My frustrating Friday

Last Friday (03FEB12) I had the first code review for a major new feature I'm currently working on. The design and implementation of this feature are my responsibility, and I'm the only one working on it, so I feel a significant amount of pride, responsibility, and ownership. From this overly-sensitive perspective, the review didn't go so well.

The application implements real-time signal processing algorithms running on a cluster of machines configured as a grid. Its completely written in ANSI C, despite the fact that one of the overarching design requirements is that the top-level application have no platform-specific code unless absolutely necessary. I don't agree with the language choice, but the project has sensible reasons for this (the application has a lot of legacy and only two engineers besides myself (out of a team of 18) know C++, and since no one besides me really knows any other languages). Where I start to butt heads, and get increasingly irritated, is in the design choices.

I write object-oriented C as much as sensible, though I do sometimes break encapsulation to make my new code fit cleanly into the legacy portions. I try to break my code up into small, descriptive functions to make it easy to tell what is going on where. I try to keep variable declarations within the innermost scope they are required in. I make heavy use of const, and initialize variables at declaration. None of these are appreciated, and some aren't even tolerated.
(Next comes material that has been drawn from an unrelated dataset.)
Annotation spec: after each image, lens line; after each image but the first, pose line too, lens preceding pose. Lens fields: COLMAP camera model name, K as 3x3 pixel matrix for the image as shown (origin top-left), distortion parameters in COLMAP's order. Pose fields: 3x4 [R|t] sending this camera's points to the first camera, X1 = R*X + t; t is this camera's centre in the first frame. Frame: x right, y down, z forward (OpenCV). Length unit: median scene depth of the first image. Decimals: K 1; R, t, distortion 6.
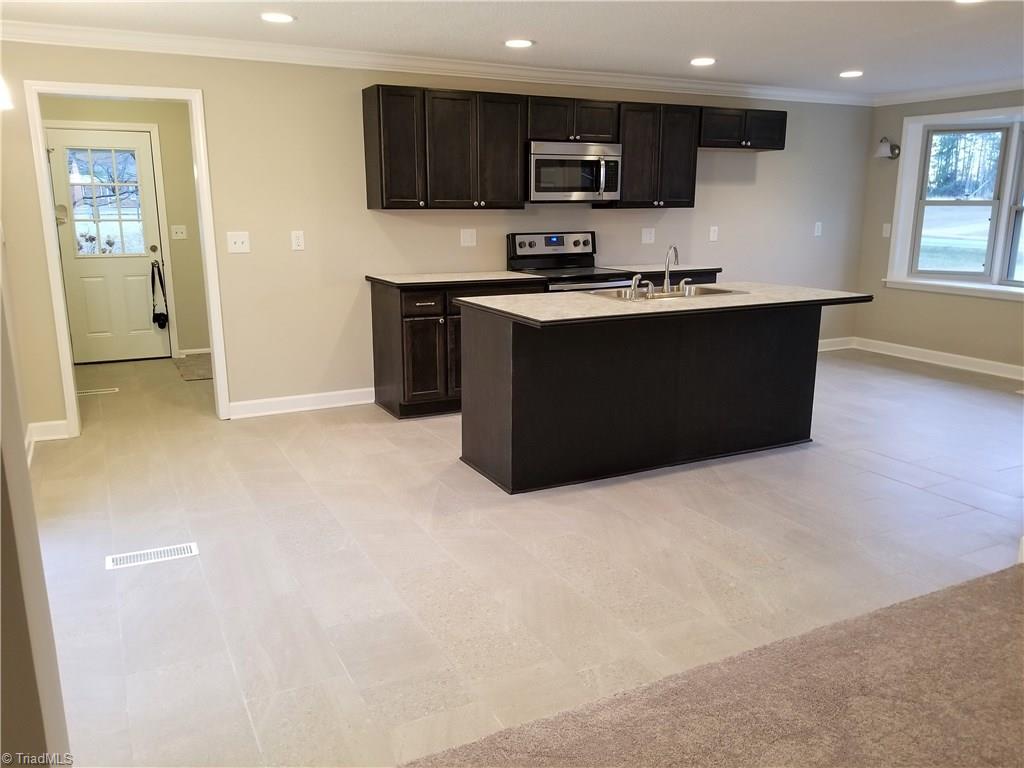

Now, I don't want to give the impression that I whine about having to follow coding standards. I don't. Standards are necessary, especially on a large project, where stylistic issues come down to personal preference. However, everything I mentioned above has valid, functional purposes. Some are considered best practices, not only in C but most other languages as well. Yet in my leads' ideal world, none of those elements (except possibly const usage) would be present in the code.

In this most recent review, I got called on #3 and #4. They want to see all the variables declared at the top of the function, and would prefer them to be initialized at the beginning of the function itself. The reasoning: maintainability. The whole reason for #3 and #4 in the first place is maintainability (and, in a few cases, optimization). However, the code they have been writing and reading for the past 20+ years hasn't changed measurably from K&R's style.

The current codebase is unmaintainable, and the corporate coding and design standards were tailored to match the style of all the 15-year-old legacy code the application is built on, to avoid the work of having to update the old code to new standards. A few months ago, I compared the corporate standard to the project standard, and was not happy with the items they tailored. The corporate standard is much more sensible, and we should have updated our codebase as we went to meet it, not make the old code compliant by definition.

I didn't really want to use this blog for venting about my job, but I'm losing sleep over this tonight and felt writing about it might help.